_Task to complete_
Given the records below, the lines starting at the line with "Table 1. Breakdown" and ending at the line with "Table 1. Dioxygenase" should be output exactly, both end lines kept and pictures left out.
##### The records
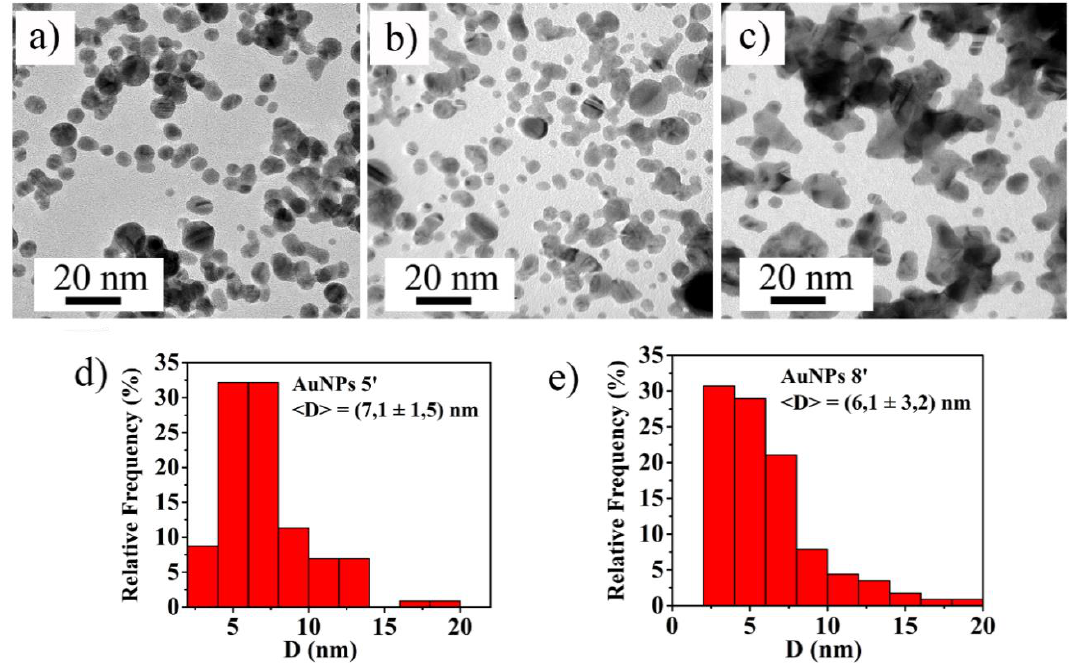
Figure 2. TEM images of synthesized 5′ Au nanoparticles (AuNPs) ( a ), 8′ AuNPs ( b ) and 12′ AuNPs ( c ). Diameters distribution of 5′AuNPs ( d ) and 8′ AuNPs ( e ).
##########
##### The records
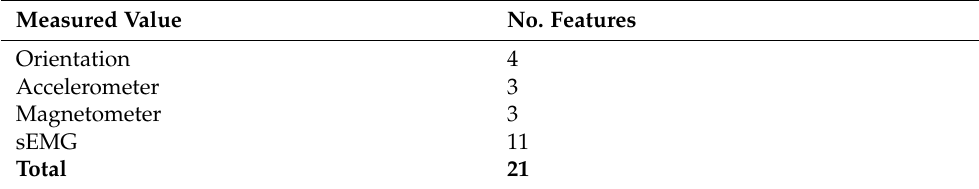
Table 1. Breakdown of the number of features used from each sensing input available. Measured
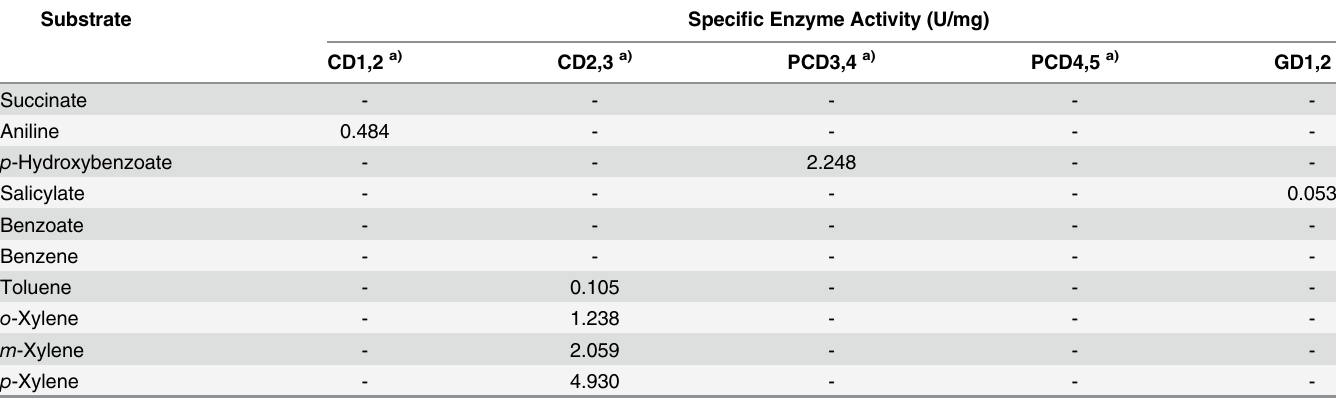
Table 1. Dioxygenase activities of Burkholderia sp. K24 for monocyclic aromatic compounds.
##########
##### The records
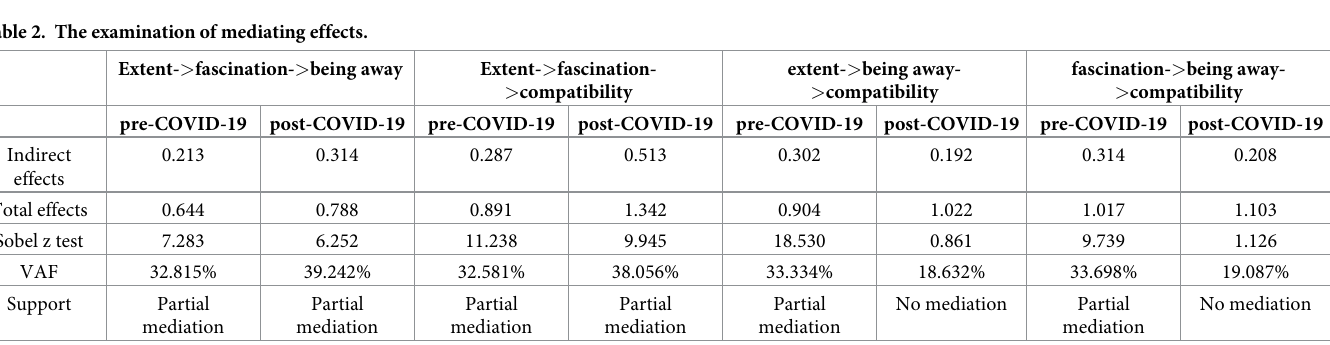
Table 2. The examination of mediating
##########
_Solved problem_
Table 1. Breakdown of the number of features used from each sensing input available. Measured
Table 1. Dioxygenase activities of Burkholderia sp. K24 for monocyclic aromatic compounds.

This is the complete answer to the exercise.